# TRY IT
Repeat the records exactly as given. Do not include the pictures.

# INPUT DATA
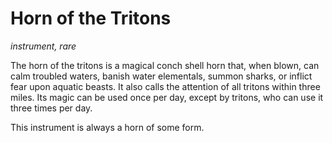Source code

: # Horn of the Tritons
*instrument, rare*

The horn of the tritons is a magical conch shell horn that, when blown, can calm troubled waters, banish water elementals, summon sharks, or inflict fear upon aquatic beasts. It also calls the attention of all tritons within three miles. Its magic can be used once per day, except by tritons, who can use it three times per day.

This instrument is always a horn of some form.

# ANSWER BOX
Source code

: # Horn of the Tritons
*instrument, rare*

The horn of the tritons is a magical conch shell horn that, when blown, can calm troubled waters, banish water elementals, summon sharks, or inflict fear upon aquatic beasts. It also calls the attention of all tritons within three miles. Its magic can be used once per day, except by tritons, who can use it three times per day.

This instrument is always a horn of some form.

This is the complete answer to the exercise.